Your instructions: Count the lines in the data below that contain the string "数据集获取". Reply with the number only.

+-------+

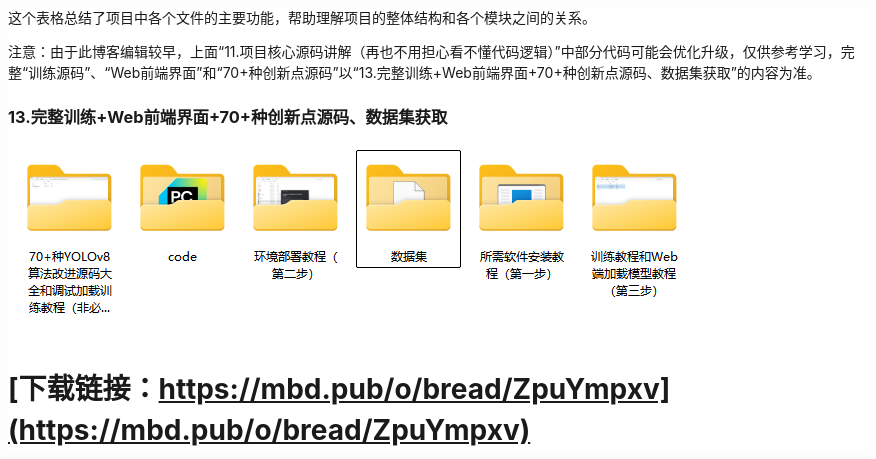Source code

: 这个表格总结了项目中各个文件的主要功能，帮助理解项目的整体结构和各个模块之间的关系。

注意：由于此博客编辑较早，上面“11.项目核心源码讲解（再也不用担心看不懂代码逻辑）”中部分代码可能会优化升级，仅供参考学习，完整“训练源码”、“Web前端界面”和“70+种创新点源码”以“13.完整训练+Web前端界面+70+种创新点源码、数据集获取”的内容为准。

### 13.完整训练+Web前端界面+70+种创新点源码、数据集获取

![19.png](19.png)


# [下载链接：https://mbd.pub/o/bread/ZpuYmpxv](https://mbd.pub/o/bread/ZpuYmpxv)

+-------+

Exercise solution: 2